According to the National Institute for Mental Health, mental health disorders affect 1 in 5 adults, 1 in 6 adolescents, and 1 in 8 children in the United States.1 The impact of these disorders worldwide is projected to surpass the impact of cancer, war, stroke, and accidents combined by the year 2030. The relative invisibility and social perception of mental health continues to limit action. Unlike instruments that measure blood pressure or blood sugar levels, there are no automated and quantifiably objective methods of assessing and continuously tracking mental health. Current approaches rely on intermittent assessments and parent or caregiver reports, which are subjective and unquantifiable. Even after diagnosis, which can vary widely across practitioners, many existing pharmacological and behavioral therapies remain ineffective.
As we approach the year 2020, psychiatry is a field in flux, with new care delivery models being tested, and pharmaceutical companies exiting the marketplace just as the tech companies are entering it. Behavior has become a hot commodity, and there are many scenarios for how the field will adjust to mounting pressure to reduce cost while enhancing the value of the services provided.

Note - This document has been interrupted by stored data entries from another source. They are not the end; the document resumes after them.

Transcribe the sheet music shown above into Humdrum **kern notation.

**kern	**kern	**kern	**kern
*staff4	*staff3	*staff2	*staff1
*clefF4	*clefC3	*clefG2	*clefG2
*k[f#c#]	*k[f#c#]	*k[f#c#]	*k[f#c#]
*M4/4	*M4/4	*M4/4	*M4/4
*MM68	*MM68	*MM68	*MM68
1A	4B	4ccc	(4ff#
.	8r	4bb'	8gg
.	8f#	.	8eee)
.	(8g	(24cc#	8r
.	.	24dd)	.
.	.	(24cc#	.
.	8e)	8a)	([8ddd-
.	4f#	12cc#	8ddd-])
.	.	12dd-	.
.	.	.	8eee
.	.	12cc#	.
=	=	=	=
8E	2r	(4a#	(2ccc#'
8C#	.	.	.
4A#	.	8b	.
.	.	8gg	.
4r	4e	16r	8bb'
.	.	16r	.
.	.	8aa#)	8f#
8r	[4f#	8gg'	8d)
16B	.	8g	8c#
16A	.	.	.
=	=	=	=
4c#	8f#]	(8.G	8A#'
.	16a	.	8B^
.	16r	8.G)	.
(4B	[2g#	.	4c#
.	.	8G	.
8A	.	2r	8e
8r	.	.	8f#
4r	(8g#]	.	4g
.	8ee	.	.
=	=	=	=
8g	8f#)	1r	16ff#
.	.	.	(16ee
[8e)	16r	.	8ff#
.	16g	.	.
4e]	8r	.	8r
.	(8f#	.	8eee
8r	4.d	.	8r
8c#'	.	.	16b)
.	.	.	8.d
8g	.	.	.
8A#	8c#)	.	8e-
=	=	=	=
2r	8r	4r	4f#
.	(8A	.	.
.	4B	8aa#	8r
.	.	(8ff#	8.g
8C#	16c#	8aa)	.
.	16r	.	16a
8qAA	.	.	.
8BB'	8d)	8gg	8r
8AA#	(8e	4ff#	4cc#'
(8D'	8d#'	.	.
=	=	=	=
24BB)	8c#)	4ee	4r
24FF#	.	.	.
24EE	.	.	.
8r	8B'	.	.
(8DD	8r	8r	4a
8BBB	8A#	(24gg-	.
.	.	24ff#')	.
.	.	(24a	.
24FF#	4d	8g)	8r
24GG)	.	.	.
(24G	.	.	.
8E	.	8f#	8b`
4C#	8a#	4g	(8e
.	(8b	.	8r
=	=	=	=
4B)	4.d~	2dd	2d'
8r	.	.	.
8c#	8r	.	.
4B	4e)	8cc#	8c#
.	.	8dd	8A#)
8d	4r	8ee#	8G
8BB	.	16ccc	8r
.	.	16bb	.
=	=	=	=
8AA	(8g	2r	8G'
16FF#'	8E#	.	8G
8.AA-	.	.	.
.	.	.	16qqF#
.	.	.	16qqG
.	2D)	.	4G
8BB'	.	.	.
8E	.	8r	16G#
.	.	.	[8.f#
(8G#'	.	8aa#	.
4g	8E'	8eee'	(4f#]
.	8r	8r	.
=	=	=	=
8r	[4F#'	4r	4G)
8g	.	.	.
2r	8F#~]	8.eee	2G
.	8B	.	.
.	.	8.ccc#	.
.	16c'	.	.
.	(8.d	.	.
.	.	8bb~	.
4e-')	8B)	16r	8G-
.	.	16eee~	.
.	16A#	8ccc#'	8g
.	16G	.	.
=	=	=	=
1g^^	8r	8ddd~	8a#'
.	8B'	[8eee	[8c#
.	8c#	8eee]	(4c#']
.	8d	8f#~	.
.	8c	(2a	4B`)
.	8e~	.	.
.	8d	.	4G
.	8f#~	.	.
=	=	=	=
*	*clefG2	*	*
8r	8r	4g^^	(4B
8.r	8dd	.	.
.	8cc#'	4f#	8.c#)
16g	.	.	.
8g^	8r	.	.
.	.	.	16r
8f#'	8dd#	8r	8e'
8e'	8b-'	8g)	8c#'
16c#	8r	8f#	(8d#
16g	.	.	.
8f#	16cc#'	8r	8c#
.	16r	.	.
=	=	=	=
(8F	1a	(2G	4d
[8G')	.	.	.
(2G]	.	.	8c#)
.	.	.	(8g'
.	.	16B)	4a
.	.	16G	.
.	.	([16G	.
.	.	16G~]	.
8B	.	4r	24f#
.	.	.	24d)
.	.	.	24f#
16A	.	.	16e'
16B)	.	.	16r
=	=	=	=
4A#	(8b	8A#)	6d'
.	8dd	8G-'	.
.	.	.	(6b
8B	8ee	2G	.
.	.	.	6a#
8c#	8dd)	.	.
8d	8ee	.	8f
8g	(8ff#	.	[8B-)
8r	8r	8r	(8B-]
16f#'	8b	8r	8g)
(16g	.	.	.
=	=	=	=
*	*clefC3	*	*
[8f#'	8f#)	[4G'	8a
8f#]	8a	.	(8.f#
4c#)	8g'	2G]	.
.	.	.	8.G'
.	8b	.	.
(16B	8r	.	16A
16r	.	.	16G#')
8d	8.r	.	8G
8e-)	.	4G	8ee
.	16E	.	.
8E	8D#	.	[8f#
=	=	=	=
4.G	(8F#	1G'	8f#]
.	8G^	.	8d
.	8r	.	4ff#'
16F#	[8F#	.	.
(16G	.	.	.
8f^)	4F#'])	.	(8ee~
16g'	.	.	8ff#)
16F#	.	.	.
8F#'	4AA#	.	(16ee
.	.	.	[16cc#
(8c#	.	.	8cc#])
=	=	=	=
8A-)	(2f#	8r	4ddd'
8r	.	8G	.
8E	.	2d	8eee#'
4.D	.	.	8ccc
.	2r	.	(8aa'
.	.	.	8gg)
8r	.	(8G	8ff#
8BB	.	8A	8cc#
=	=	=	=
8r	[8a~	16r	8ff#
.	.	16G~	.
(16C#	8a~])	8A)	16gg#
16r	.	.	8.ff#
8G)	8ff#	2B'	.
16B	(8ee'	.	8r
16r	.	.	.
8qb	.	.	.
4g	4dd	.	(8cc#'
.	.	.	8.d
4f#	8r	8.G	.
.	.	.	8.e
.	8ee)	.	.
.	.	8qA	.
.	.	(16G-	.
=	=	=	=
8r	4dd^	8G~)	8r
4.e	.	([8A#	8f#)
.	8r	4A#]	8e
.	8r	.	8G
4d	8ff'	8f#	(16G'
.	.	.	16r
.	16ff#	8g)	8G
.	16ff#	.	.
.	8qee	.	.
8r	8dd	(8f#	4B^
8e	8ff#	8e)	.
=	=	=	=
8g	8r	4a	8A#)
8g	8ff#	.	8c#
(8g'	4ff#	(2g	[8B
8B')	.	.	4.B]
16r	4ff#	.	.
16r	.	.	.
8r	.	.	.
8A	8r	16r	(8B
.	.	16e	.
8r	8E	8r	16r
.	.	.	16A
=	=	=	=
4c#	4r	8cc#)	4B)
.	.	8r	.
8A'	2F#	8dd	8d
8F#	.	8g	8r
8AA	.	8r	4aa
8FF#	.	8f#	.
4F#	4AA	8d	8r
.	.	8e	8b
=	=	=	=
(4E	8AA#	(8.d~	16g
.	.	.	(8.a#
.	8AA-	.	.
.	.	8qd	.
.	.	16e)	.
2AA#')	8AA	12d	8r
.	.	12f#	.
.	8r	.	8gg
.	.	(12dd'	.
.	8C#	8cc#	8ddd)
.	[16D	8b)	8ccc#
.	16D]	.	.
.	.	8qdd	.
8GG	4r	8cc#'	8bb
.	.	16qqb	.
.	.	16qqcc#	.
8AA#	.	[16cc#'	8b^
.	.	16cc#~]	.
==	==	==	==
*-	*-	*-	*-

This issue of Psychiatric Annals highlights topics centered on how technology may help or hinder the mission of providing nuanced care to people in need of psychiatry and behavioral health services, as well as the challenges faced by providers in both outpatient and inpatient treatment settings.
Psychiatry will increasingly move toward measurement-based care, relying on low-cost, low-burden solutions that also scale well. Digital phenotyping, which includes both active and passive data collection from phones and other devices, could provide such a solution. In the first article, “Digital Phenotyping for the Busy Psychiatrist: Clinical Implications and Relevance,” Dr. John Torous and colleagues explore whether digital phenotyping will be the next electroencephalogram, a passing fad, or bring about a paradigm shift in how mental health clinicians follow and assess complex patients.
Human communication is at the core of all clinical interactions, especially in psychiatry. In the second article, “Natural Language Processing: Opportunities and Challenges for Patients, Providers, and Hospital Systems,” Drs. Cheryl M. Corcoran, Caridad Benavides, and Guillermo Cecchi discuss how naturally occurring speech and written language can now be captured and analyzed in a range of psychiatric illnesses and treatment contexts, including mining of electronic medical records for risk stratification, analyzing text-based encounters to optimize online therapeutic encounters, and predicting individual-level risk.
In the next article, “Will Neuroimaging Produce a Clinical Tool for Psychiatry?” Dr. Satrajit S. Ghosh and myself examine the current state of neuroimaging in psychiatric disorders and its future potential for diagnosis, prognosis, and biotyping. Also discussed is the need for extensive validation, the potential of imaging-based neurofeedback, along with a comparison of neuroimaging with other approaches used to understand complex systems like the brain.
In the final article, “Mental Health Disparities and Technology: New Risks and Opportunities,” Dr. Armen C. Arevian, Felica Jones, and Dr. Bowen Chung explore the background of health disparities and social determinants of health and the potential risks and opportunities with digital technologies. The article also examines existing strategies to address disparities in mental health treatment, including community-partnered participatory research, and how these approaches can be applied moving forward.
In considering these four articles, each charting a path forward for a different aspect of the road ahead, I hope you find inspiration that the future of psychiatry over the next decade promises to break new ground, with new technologies enabling ways to systematize and thereby extend the art of mental healing and improve human lives in ways and at scales never before imagined. I also trust that each article will somewhat temper that excitement with some of the sobering challenges that can be anticipated, as these new approaches prompt many in the field to break from the molds of established practice, resulting in many ethical and implementation issues, some of which will require us to rethink core teachings and even core values. I am greatly indebted to each of the psychiatric futurists for contributing knowledge and visionary perspectives to this issue of Psychiatric Annals.